By Jeannette Neumann
MADRID-- Banco Santander SA said Tuesday that it will offer to
buy out the 25% of its Brazil unit that it doesn't currently own,
in a deal that could be worth up to EUR4.7 billion ($6.5
billion).
Spain's biggest bank and the euro zone's biggest lender by
market value said it would offer a 20% premium over the last
closing market price and expects to close the deal by October.
Santander said in a statement that the offer reflects the bank's
"confidence in Brazil and its Brazilian subsidiary as well as the
latter's long-term growth potential."
The buyout offer "should be viewed as a net positive for the
group," Daragh Quinn, a banking analyst with Nomura International,
said in a research note.
Santander Chief Executive Javier Marín said Tuesday in a
presentation to analysts following the announcement that the Brazil
deal will have a positive impact on earnings per share and will be
"almost neutral on the capital side." Mr. Marín said Santander has
hired UBS AG and Goldman Sachs Group Inc. to advise it on the
transaction.
Santander is optimistic about the growth of its Brazilian unit
despite "short-term headwinds" in the country, Mr. Marín said.

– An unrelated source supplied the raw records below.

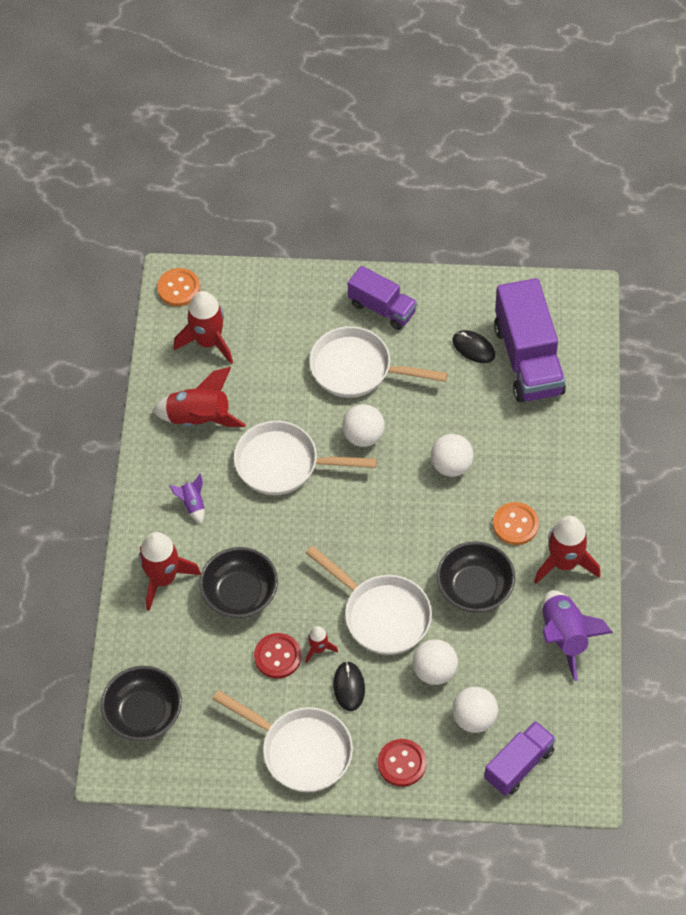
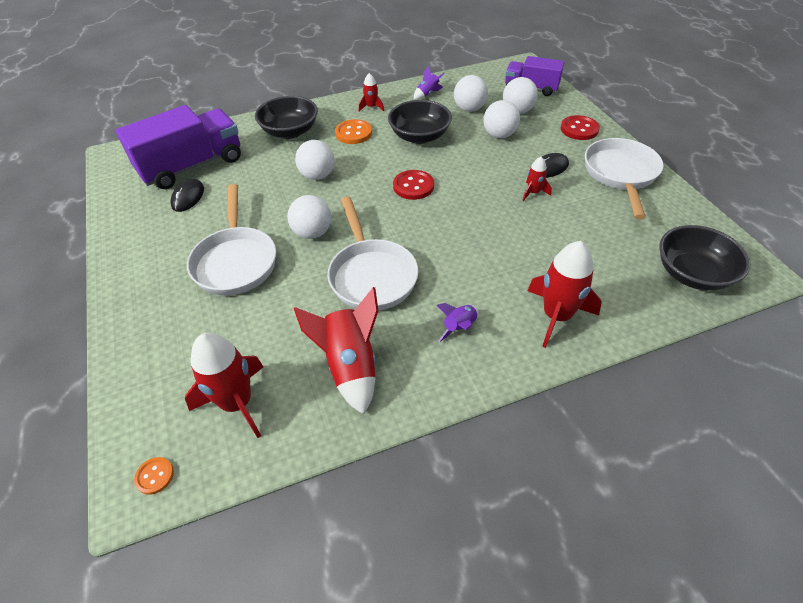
camera: 115 degrees left, 10 degrees down
(178, 288) = (154, 476): orange button -> orange button, size x0.58
(240, 594) = (525, 255): black bowl -> black bowl (290, 131)
(277, 656) = (561, 212): red button -> red button (413, 186)
(382, 308) = (152, 268): purple truck -> none
(382, 615) = (476, 171): white pan -> none
(506, 667) = (469, 109): none -> white ball
(564, 563) = (371, 107): red rocket -> red rocket, size x0.51
(565, 637) = (427, 94): purple rocket -> purple rocket, size x0.51

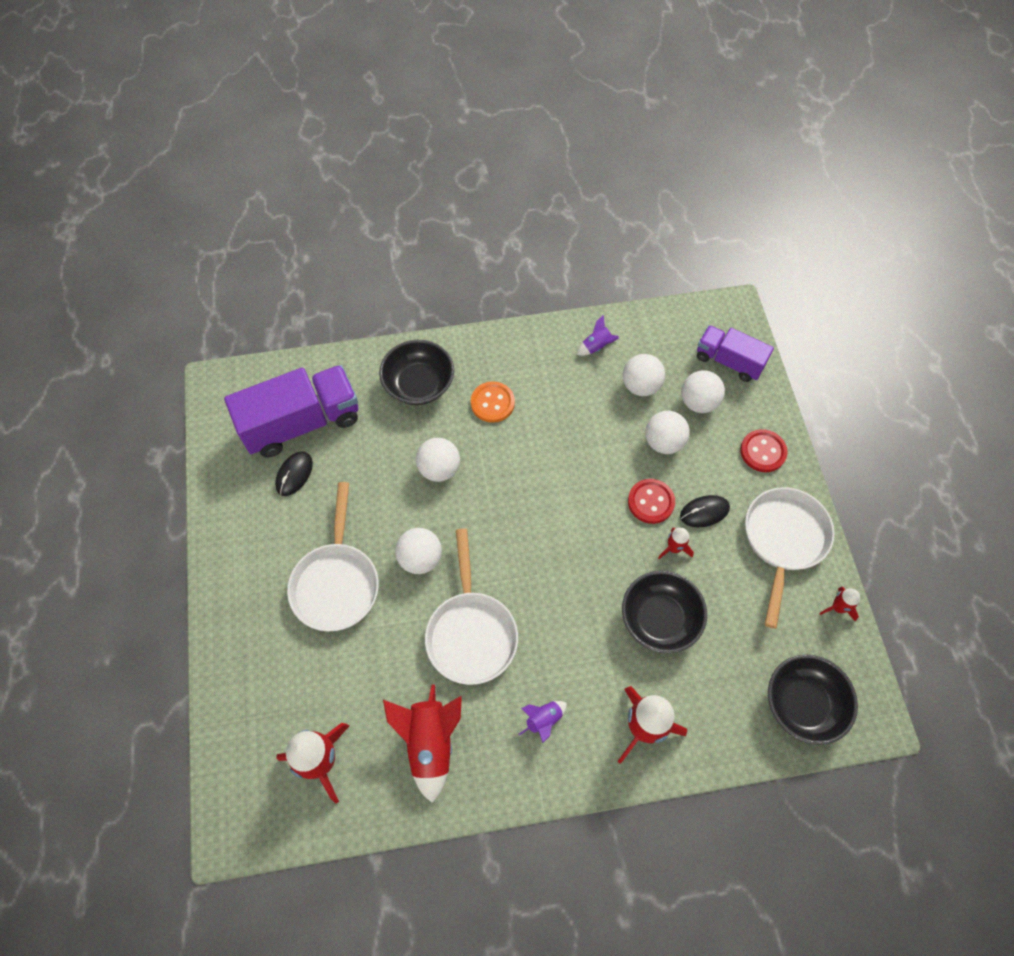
camera: 10 degrees right, 15 degrees up
(154, 476) = (245, 822): orange button -> none
(371, 107) = (522, 358): red rocket -> red rocket (838, 607)
(413, 186) = (543, 509): red button -> red button (651, 502)
(419, 136) = (568, 425): black bowl -> black bowl (659, 619)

Santander has no immediate plans to launch additional buyout offers
of its other affiliates, he said. The bank still plans to take its
U.K. unit public. That is a "midterm operation," Mr. Marín said.
"It will take place."
The news of the Brazil deal came shortly before Santander said
that first-quarter net profit rose 8.1% to EUR1.3 billion, slightly
above analysts' expectations. But total lending was down amid what
Santander said was weak demand in Europe, particularly in Spain and
Portugal.
Brazil and Mexico, which account for more than a quarter of
Santander's net profit, experienced big declines. Santander's
Brazil unit saw net profit fall 27% compared with a year earlier,
while its Mexican unit posted a 43% drop. Net profit from its U.K.
unit, which accounts for around one-fifth of the bank's profit, was
up 68%.
Santander Chief Financial Officer José Antonio Alvarez said in
the presentation that corporate loans in the U.K. are growing at a
"significant pace." The bank is optimistic about the unit's
performance for the remainder of the year, he added.
About Brazil, Mr. Alvarez said: "We see a country with
underlying strength, although we have a period where the growth is
below potential."
The bank reported commissions and trading income were down
overall.
Santander posted a EUR1.2 billion net profit for the first
quarter of 2013. Analysts polled by data provider FactSet forecast
net profit of EUR1.2 billion for the first three months of this
year.
Santander also posted a better-than-expected first-quarter net
interest income of EUR6.99 billion, a 3% decrease from the previous
year. Analysts polled by FactSet anticipated net interest income of
EUR6.6 billion this quarter.
The lender's rate of bad loans--those that were more than 90
days overdue--as a portion of total loans fell to 5.52% from 5.61%
in the fourth quarter of last year. Santander said that was the
first decline in the rate since 2007. In Spain as a whole, the
bad-loan ratio notched up slightly to 7.61% from 7.49% in the
fourth quarter of last year.
But Spanish lenders Caixabank SA, Banco de Sabadell SA and
Bankia SA said in recent days that they had also seen a small
decrease in their bad-loan ratios in the first quarter of this year
compared with the fourth quarter of 2013.
Investors and analysts have been keeping close tabs on Spanish
banks' bad-loan figures to test their progress in shedding
liabilities that accumulated on their balance sheets during the
financial crisis.
Mounting defaults by homeowners and companies forced Spain to
request a bailout in 2012 and inject EUR41 billion of European
Union funds into its most troubled lenders.
Still, Santander's bad-loan ratio for the first quarter of 2014
is above the 4.75% the bank reported for the same period a year
earlier.
In Spain, the bank said total loans dropped from the previous
year. But there was a slight increase in lending from the previous
quarter, the first rise in five years, Santander said.
In March, the U.S. Federal Reserve rejected the capital plans
for Santander's U.S. unit. Mr. Marín said Tuesday that the problems
cited by the regulator were mainly organizational. Those
deficiencies, Mr. Marín said, are being "solved."
In Europe, Santander and other major lenders also face
regulatory reviews of their balance sheets. Mr. Marín said the bank
expects to go through those tests "very, very well."